Monday, September 29, 2008

The Big Squeeze

I have been reading The Big Squeeze by Steven Greenhouse. Steven is a labor writer for the New York Times, and this book is about how the American worker is being squeezed dry by corporations looking to maximize profits at the expense of labor. That is why we need strong unions. Greenhouse notes that FDR wrote that labor unions are an important tool for lifting workers out of poverty and building a prosperous economy. Union workers make, on average, 20 percent higher wages than non-union workers. Union members are 28 percent more likely to have employer-provided health insurance and 54 percent more likely to have employer-provided pensions. The plus for employers is that unionized plants have greater productivity per worker than non-union plants. The positives that unions provide for workers are many. But the section of the book that was really illuminating for me was a section about the problems that have hurt unions over the years. Besides the corruption that has affected some unions, I found this paragraph really hit home:

“At many unions, the notion of union democracy became an oxymoron. Many union presidents saw themselves as presidents-for-life.
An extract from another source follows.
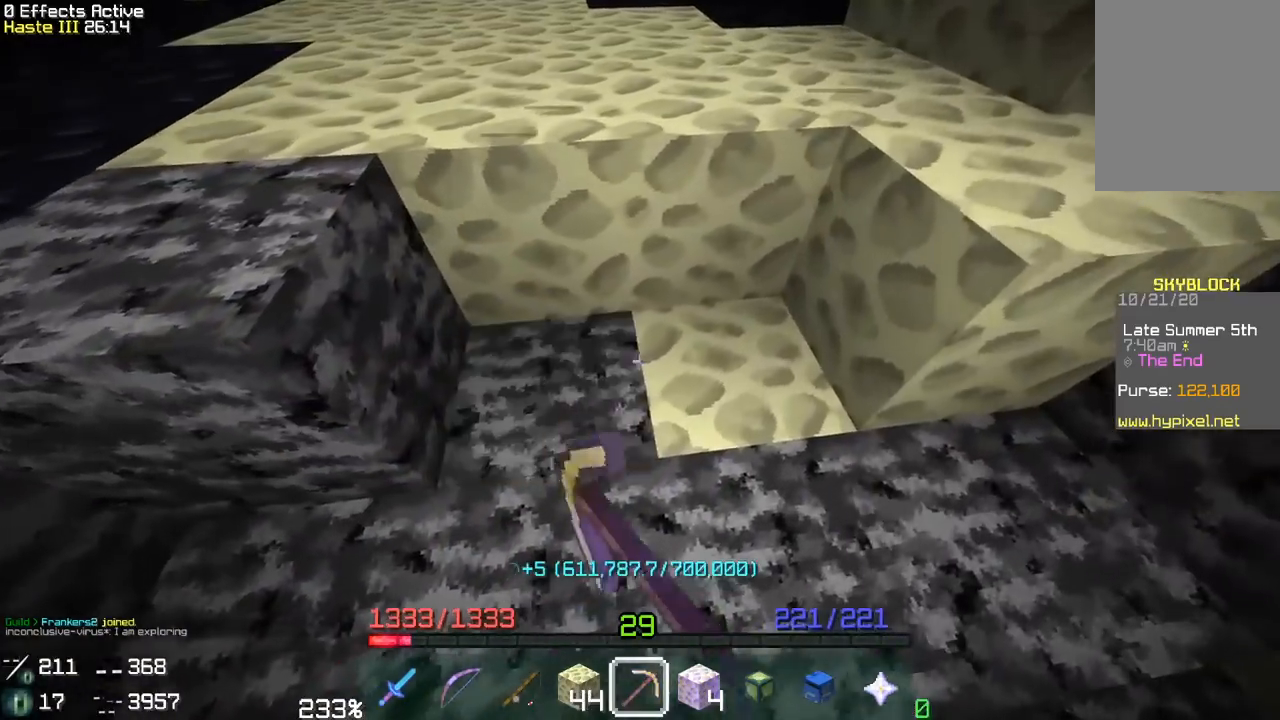
{"keys": ["d"], "mouse": ["left"], "events": [[67, "d", "down"], [250, "d", "up"], [383, "d", "down"]]}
Too often they surrounded themselves with yes-men who were scared to challenge them or raise fresh ideas. And too often union leaders deliberately kept the rank and file uninvolved and in the dark, usually because they knew that an informed, invigorated rank and file could someday rise up against them on anything from bloated leader salaries to terrible contracts. A movement that was once inspiring became a champion of the status quo. It had lost its vigor, its vision and its way.”

I have read this paragraph to several members of my union and the response is inevitably the same, “I thought we were the only union to have this problem!”